Mid-afternoon rolled around and I finally got the call. A 20 something year old female currently hallucinating in 4 point nylon restraints. Urine positive for opiates and cocaine.
Awesome.
Normally I would be pissed to get the news, but I was having a good day. Charge was nice and my co-workers were chill. For once, I didn’t get my feathers ruffled.
So I got my scant report and soon enough my new patient arrived. She was just as expected. I quickly lost my IV access because she was thrashing around so much. The restraints were helping but she was all over the bed. A security guard stayed in the room with her, which is not normal but I wasn’t going to turn down extra help!
My helpful co-workers were kind enough to place another IV (and another after that one started looking bad) and a quick page to the Doc earned me an order for more Ativan. Things were going rather smoothly.
Around 1700 it became obvious that we had too much staff and that we needed to slim down. Since I couldn’t be sent home, it was decided that I would absorb another patient. I picked up an 80 something year old woman who had coded earlier in the shift. A couple of compressions later she was back and earned a tube. After a phone family conference the decision had been made to make her comfort care. She was started on a Morphine drip and once comfortable, extubated.
So I had just picked up the easiest of patients.
There’s a fine line to walk when administering drugs in dying patient. Morphine can cause hypotension and depress the respiratory drive, two things that can hasten death. I suppose it requires some mental gymnastics when you make the decision to increase the amount of Morphine that you’re giving to your comfort patient. I must believe that I’m keeping them comfortable but not that I’m killing them. So when her respiratory effort increased and I could tell that she was struggling for air, I made the decision to turn up the rate.
Although I don’t necessarily agree with it, I understood it when the family (husband and son) said that they would not come in to be with her as she passed. They just wanted to be notified when it happened.
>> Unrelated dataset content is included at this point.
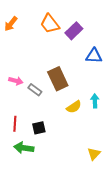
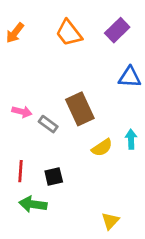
purple rectangle: (74, 31) -> (117, 30), moved
yellow triangle: (94, 154) -> (110, 221), moved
This lady had been hanging on for hours. I would watch as her oxygen levels plummeted and then, almost through pure force of will, she would take a deep breath and they would bounce right back. At just about 1900, as I was getting my report ready for the oncoming shift, I looked up at the monitor. I could tell by the way the rhythm was changing that the end was near. My other patient had settled down, probably because I had found the therapeutic dose of Ativan and Haldol for her, so I had a few moments.
I pulled up a chair and sat next to her. Taking her hand into mine I watched the monitor. Her hand was already cold and I’m pretty sure that she was not conscious enough to know I was there. She lay there, each breath coming more slowly than the last. I talked to her, letting her know that it was ok. That she was not alone. Her heart slowed, the rhythm changed and I was almost certain that she was in PEA when it started up again. For several minutes her heart struggled to perfuse before it finally stopped. There’s no way to tell the exact moment that she died, but somewhere during that span I went from holding the hand of a person to holding the hand of a corpse.
For 15 minutes or so, two people sat together, touching. Each alone with their own thoughts, oblivious to what the other was thinking and feeling.
Working in the ICU isn’t always about fighting your very hardest to keep somebody around. Sometimes it’s about helping them let go.